PROBLEM
Reproduce the data below exactly as written. Pictures do not belong in the copy.

DATA FOR REVIEW

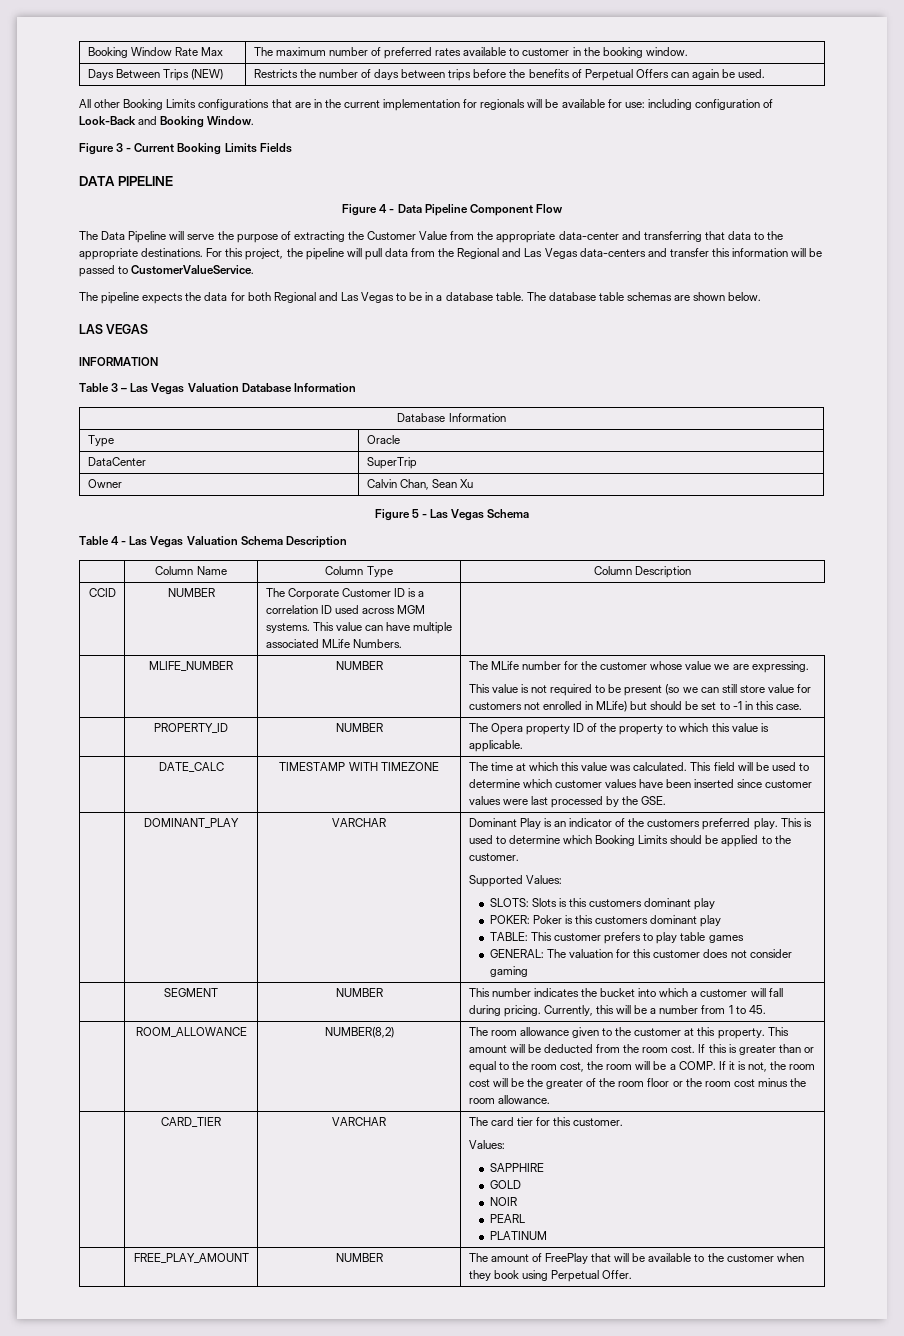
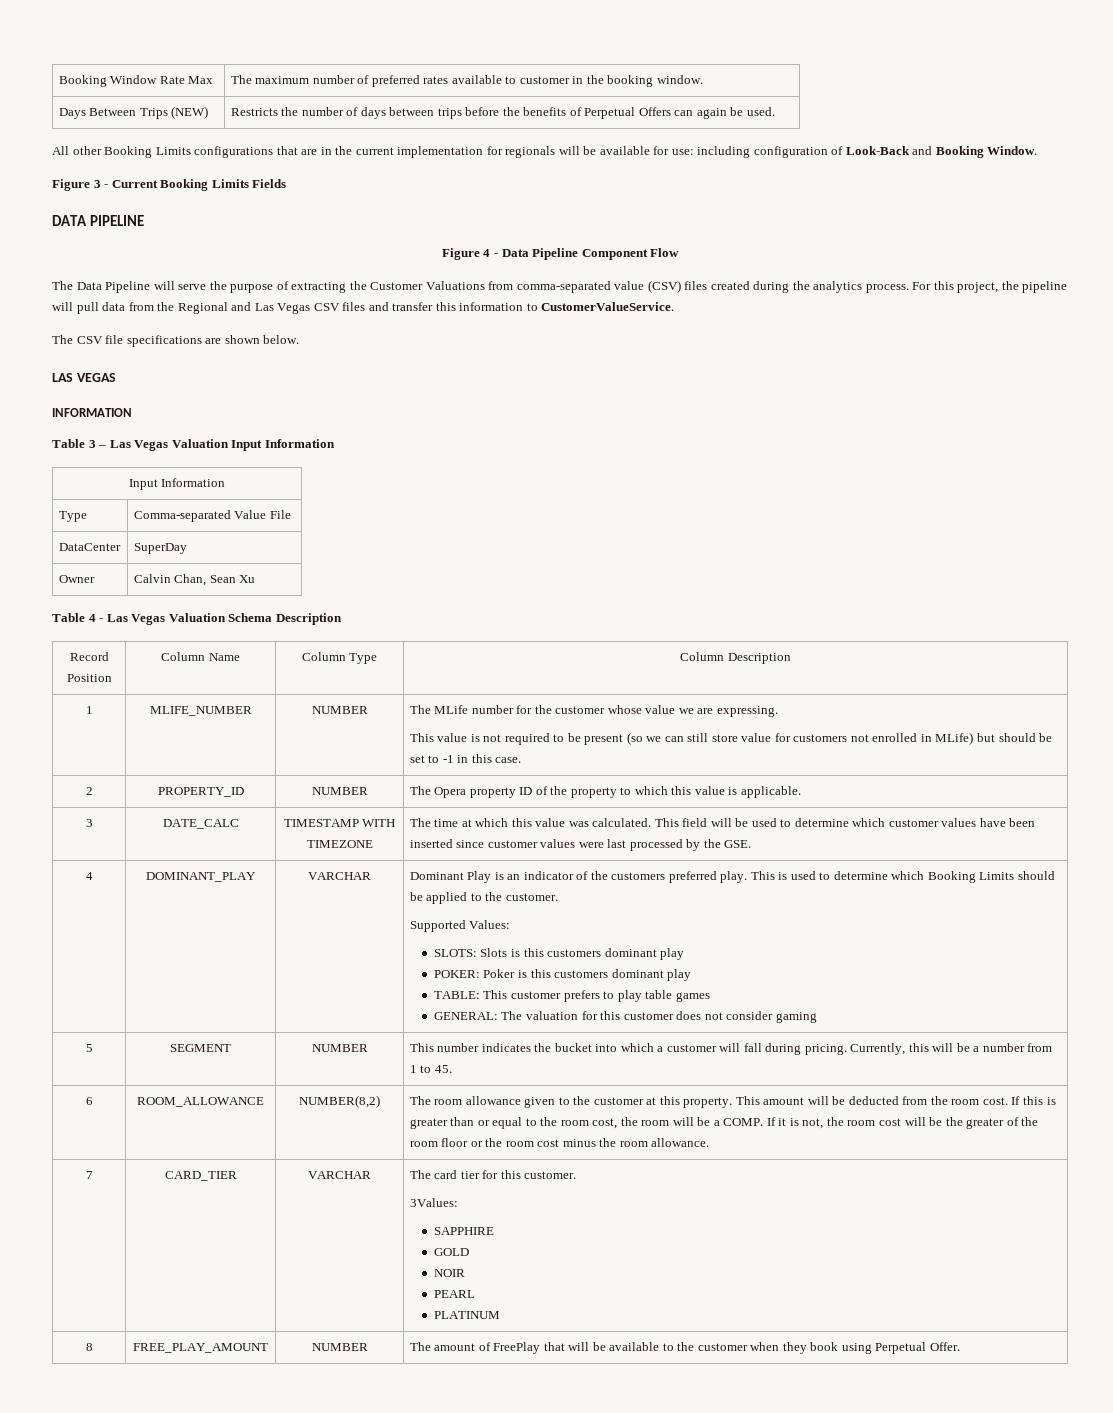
[419,231,784,243] [79,248,204,260] Value from the appropriate data-center and transferring that data to the appropriate destinations. -> [425,280,909,293] Valuations from comma-separated value (CSV) files created during the analytics process.
[579,248,646,257] data-centers -> [313,302,366,311] CSV files
[791,248,823,257] [79,265,115,277] will be passed -> (524, 306) none
[101,292,673,304] pipeline expects the data for both Regional and Las Vegas to be in a database table. The database table schemas -> [76,335,202,347] CSV file specifications
[241,383,356,393] [397,413,446,422] Database Information // Database -> [231,439,335,451] [128,479,158,490] Input Information // Input
[366,435,400,444] Oracle -> [133,510,291,522] Comma-separated Value File
[366,457,417,469] SuperTrip -> [133,543,187,554] SuperDay
[374,509,530,521] // Figure 5 - Las Vegas Schema -> (256, 579) none
(347, 542) none -> [69,652,109,661] [66,674,112,682] Record Position
[88,588,116,597] [167,588,215,597] [265,588,425,600] [265,605,426,614] [265,622,453,634] [265,639,402,648] CCID | NUMBER | The Corporate Customer ID is a correlation ID used across MGM systems. This value can have multiple associated MLife Numbers. // -> [85,706,93,714] 1
(802, 707) none -> [85,787,93,795] 2
(523, 746) none -> [85,819,93,827] 3
(667, 800) none -> [85,872,93,880] 4
(528, 971) none -> [85,1044,93,1052] 5
(766, 1009) none -> [85,1097,93,1105] 6
(550, 1099) none -> [85,1171,93,1179] 7
[468,1140,505,1149] Values: -> [409,1198,458,1207] 3Values:
(547, 1235) none -> [85,1343,93,1351] 8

RESPONSE
[419,231,784,243] [79,248,204,260] Value from the appropriate data-center and transferring that data to the appropriate destinations. -> [425,280,909,293] Valuations from comma-separated value (CSV) files created during the analytics process.
[579,248,646,257] data-centers -> [313,302,366,311] CSV files
[791,248,823,257] [79,265,115,277] will be passed -> (524, 306) none
[101,292,673,304] pipeline expects the data for both Regional and Las Vegas to be in a database table. The database table schemas -> [76,335,202,347] CSV file specifications
[241,383,356,393] [397,413,446,422] Database Information // Database -> [231,439,335,451] [128,479,158,490] Input Information // Input
[366,435,400,444] Oracle -> [133,510,291,522] Comma-separated Value File
[366,457,417,469] SuperTrip -> [133,543,187,554] SuperDay
[374,509,530,521] // Figure 5 - Las Vegas Schema -> (256, 579) none
(347, 542) none -> [69,652,109,661] [66,674,112,682] Record Position
[88,588,116,597] [167,588,215,597] [265,588,425,600] [265,605,426,614] [265,622,453,634] [265,639,402,648] CCID | NUMBER | The Corporate Customer ID is a correlation ID used across MGM systems. This value can have multiple associated MLife Numbers. // -> [85,706,93,714] 1
(802, 707) none -> [85,787,93,795] 2
(523, 746) none -> [85,819,93,827] 3
(667, 800) none -> [85,872,93,880] 4
(528, 971) none -> [85,1044,93,1052] 5
(766, 1009) none -> [85,1097,93,1105] 6
(550, 1099) none -> [85,1171,93,1179] 7
[468,1140,505,1149] Values: -> [409,1198,458,1207] 3Values:
(547, 1235) none -> [85,1343,93,1351] 8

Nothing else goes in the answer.